CSC is a condition characterized by the accumulation of subretinal fluid at the posterior pole of the fundus, causing single or multiple areas of serous retinal detachment [1
]. Although the exact mechanism of CSC is not understood, it is thought to be associated with type A personality and elevated glucocorticoid levels. Other factors associated with CSC include the usage of systemic steroid, antibiotics, and antihistaminic medications, pregnancy, use of alcohol and tobacco, autoimmune diseases, and untreated hypertension [1
]. When our patient was admitted to our clinic due to a complaint of blurred vision, none of the conditions mentioned above which are thought to initiate the CSC could be detected in our patient. The only positive sign to be associated with the CSC in his history was that the patient had received the third dose of tadalafil last night.
However, in literature, there are some reported studies [8
] supporting the idea of PDE-5 inhibitors are safe drugs with no visual disturbance. Cordell et al. [8
] investigated whether the daily use of tadalafil (n=85) or sildenafil citrate (n=77) for 6 months led to any changes in the retinal function or not. They found out that the daily administration over a prolonged time of tadalafil or sildenafil did not lead to any abnormalities in electroretinographic variables or visual functions and anatomic assessments of retina.
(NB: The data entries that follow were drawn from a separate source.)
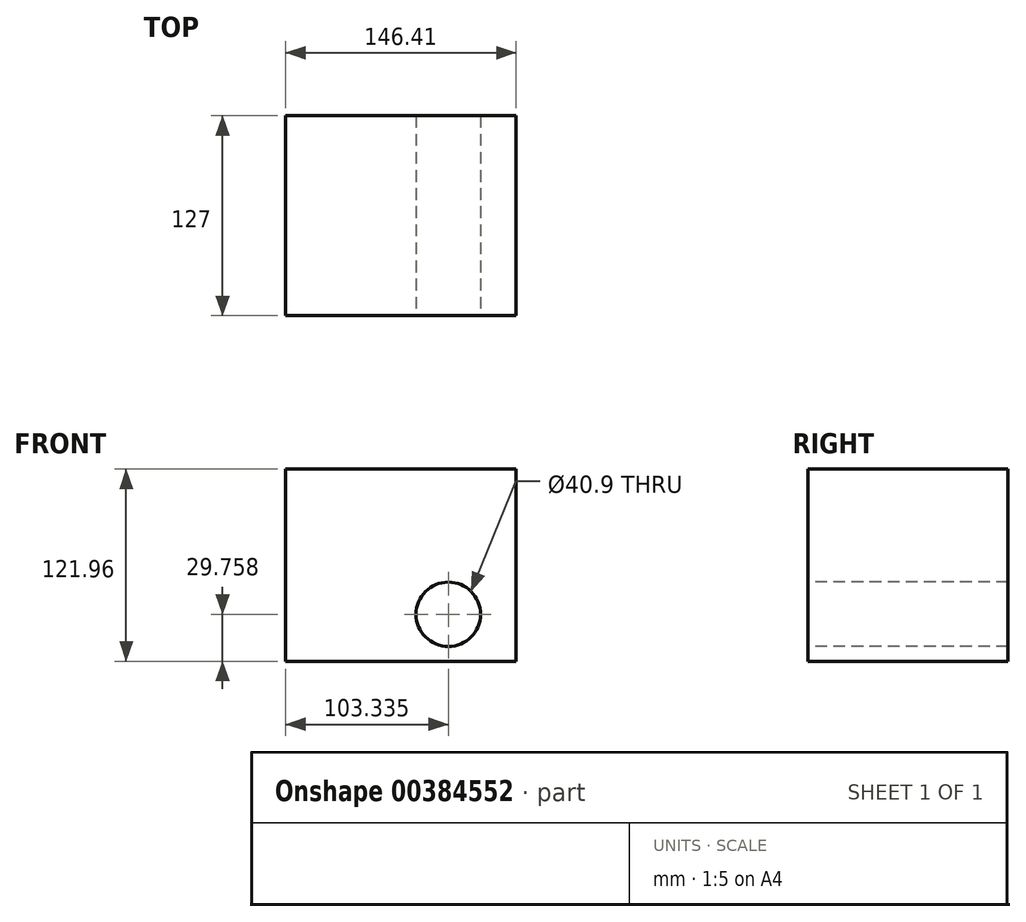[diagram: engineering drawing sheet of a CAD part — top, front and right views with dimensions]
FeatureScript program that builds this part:
annotation { "Feature Type Name" : "Feature", "Feature Type Description" : "" }
export const myFeature = defineFeature(function(context is Context, id is Id, definition is map)
    precondition{}
    {
        {
            var Q0;
            Q0=qCreatedBy(makeId("Front.planeOp"),FACE);
            var sketch = newSketch(context, id + "F0", { "sketchPlane" : qUnion([Q0])});
            skLineSegment(sketch, "E0.bottom", {"start": v(-74.52, 46.42) * mm, "end": v(71.89, 46.42) * mm});
            skLineSegment(sketch, "E0.top", {"start": v(-74.52, -75.54) * mm, "end": v(71.89, -75.54) * mm});
            skLineSegment(sketch, "E0.left", {"start": v(-74.52, 46.42) * mm, "end": v(-74.52, -75.54) * mm});
            skLineSegment(sketch, "E0.right", {"start": v(71.89, 46.42) * mm, "end": v(71.89, -75.54) * mm});
            skSolve(sketch);
        }
        {
            var Q0;
            Q0=makeQuery(id+"F0.imprint","IMPRINT",FACE,{"disambiguationData":[TD([[makeQuery(id+"F0.imprint","IMPRINT",EDGE,{"derivedFrom":sQuery(id+"F0.wireOp",EDGE,"E0.bottom")}),-1.0]])]});
            extrude(context, id + "F1", {"entities" : qUnion([Q0]), "depth" : 127 * mm});
        }
        {
            var Q0;
            Q0=makeQuery(id+"F1.opExtrude","CAP_FACE",FACE,{"disambiguationData":[OSD([sQuery(id+"F0.wireOp",EDGE,"E0.bottom"),sQuery(id+"F0.wireOp",EDGE,"E0.top"),sQuery(id+"F0.wireOp",EDGE,"E0.left"),sQuery(id+"F0.wireOp",EDGE,"E0.right")])],"isStart":true});
            var sketch = newSketch(context, id + "F2", { "sketchPlane" : qUnion([Q0])});
            skCircle(sketch, "E1", {"center": v(-28.82, -45.78) * mm, "radius": 20.45 * mm});
            skSolve(sketch);
        }
        {
            var Q0;
            Q0=makeQuery(id+"F2.imprint","IMPRINT",FACE,{"disambiguationData":[TD([[makeQuery(id+"F2.imprint","IMPRINT",EDGE,{"derivedFrom":sQuery(id+"F2.wireOp",EDGE,"E1")}),-1.0]])]});
            var sketch = newSketch(context, id + "F3", { "sketchPlane" : qUnion([Q0])});
            skPoint(sketch, "E2", {"position": v(-28.06, -46.5) * mm});
            skSolve(sketch);
        }
        {
            var Q0;
            Q0=sQuery(id+"F3.wireOp",VERTEX,"E2");
            var Q1;
            Q1=makeQuery(id+"F1.opExtrude","SWEPT_BODY",BODY,{"disambiguationData":[OSD([sQuery(id+"F0.wireOp",EDGE,"E0.bottom"),sQuery(id+"F0.wireOp",EDGE,"E0.top"),sQuery(id+"F0.wireOp",EDGE,"E0.left"),sQuery(id+"F0.wireOp",EDGE,"E0.right")])]});
            hole(context, id + "F4", {"style" : HoleStyle.SIMPLE, "endStyle" : HoleEndStyle.THROUGH, "holeDiameter" : 25.4 * mm, "isTappedThrough" : true, "tappedDepth" : 12.7 * mm, "tapClearance" : 3, "locations" : qUnion([Q0]), "scope" : qUnion([Q1])});
        }
        {
            var Q0;
            Q0=makeQuery(id+"F1.opExtrude","SWEPT_BODY",BODY,{"disambiguationData":[OSD([sQuery(id+"F0.wireOp",EDGE,"E0.bottom"),sQuery(id+"F0.wireOp",EDGE,"E0.top"),sQuery(id+"F0.wireOp",EDGE,"E0.left"),sQuery(id+"F0.wireOp",EDGE,"E0.right")])]});
            deleteBodies(context, id + "F5", {"entities" : qUnion([Q0])});
        }
        {
            var Q0;
            Q0=makeQuery(id+"F2.imprint","IMPRINT",FACE,{"disambiguationData":[TD([[makeQuery(id+"F2.imprint","IMPRINT",EDGE,{"derivedFrom":sQuery(id+"F2.wireOp",EDGE,"E1")}),-1.0]])]});
            extrude(context, id + "F6", {"entities" : qUnion([Q0]), "depth" : 127 * mm});
        }
    });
French and Margo 9 did not determine any association between the usage of PDE-5 inhibitor and CSC, in their post-marketing surveillance series which had 577 men with newly diagnosed CSC. However post-marketing studies have some limitations. For instance, they cannot assure if the patients have taken the drug regularly. Even if they have, the studies still cannot provide any posology, or information on other medical conditions.
Damar et al. [10
] assessed the short-term effects of the recommended starting dose of sildenafil citrate on visual functions and CSC development in 43 patients who used the drug at the dosage of 50 mg, 2-3 times per week for a month. It was concluded that the therapeutic dose of sildenafil citrate therapy did not cause CSC or any other visual disorder. We thought that this study did not contain sufficient numbers of patients to achieve a certain result.
Although, among the urologist there is no consensus on the dosage of tadalafil, individual dose adjustment is usually recommended. The prospectus information of tadalafil as follows: the recommended initial dose of tadalafil for use as needed is 10 mg, and it may be increased to 20 mg or decreased to 5 mg, based on individual efficacy and tolerability. The recommended initial dose of tadalafil for once daily use is 2.5 mg and it may be increased to 5 mg, based on individual efficacy and tolerability. Tadalafil 5 mg once daily or 20 mg two times per week has been proposed by his urologist to our patient. Since tadalafil has the longest half-life (approximately 18 hours) among the PDE-5 inhibitors, use of 20 mg dose of tadalafil on alternate days is generally not recommended [11
Our patient’s complaints immediately began after receiving the third dose of tadalafil 20 mg on the fifth day and his symptoms and pathological fundus findings resolved completely six weeks after stopping the drug intake. There was not a history of medication containing corticosteroid.
It is well-known that CSC generally affects middle-aged men. It is the same age group with the patient who use PDE-5 inhibitors. It is thought that the PDE-5 inhibitors also partly have an inhibitory effect on PDE-6 enzyme which is located in the retinal photoreceptors and acts photo transduction cascade . Another aspect is that they cause a decrease in the retinal and choroidal blood flow, which is also believed to occur in the pathogenesis of CSC . In the fact that the eyes with CSC have thicker subfoveal choroidal thickness compared to fellow eyes and healthy eyes of age matched normal patients, supports this opinion [12
]. Enhanced depth imaging OCT (EDI-OCT) is an extremely useful device that shows the difference of the choroidal thickness in retinal pathologies such as CSC [12
The power of our case report and its superior aspect compared with the other case reports were thanks to the findings of the patients’s ophthalmic examination carried out two weeks earlier and the incidentally captured images of Stratus OCT (SD-OCT is not available in our clinic, so we took the patient’s follow-up macular images with SD-OCT in another eye clinic) were completely normal and changing objective refraction errors throughout the disorder were well-documented. However, if EDI-OCT could be used in follow-up examinations it could be better.
In the fact that our patient didn’t have any of the known risk factors of CSC, and his detail ophthalmologic examination two weeks before tadalafil intake was entirely normal, and he received the third dose of tadalafil 20 mg last night, and the symptoms, and findings of CSC resolved spontaneously immediately after ceasing the drug intake, tadalafil seems to be most likely caused CSC.
In conclusion, urologists should advise the patients who receive a PDE-5 inhibitor, not to use more than the recommended dose as in our case and when the patient happen to experience negative visual symptoms, the drug intake must be ceased and they should seek a medical help.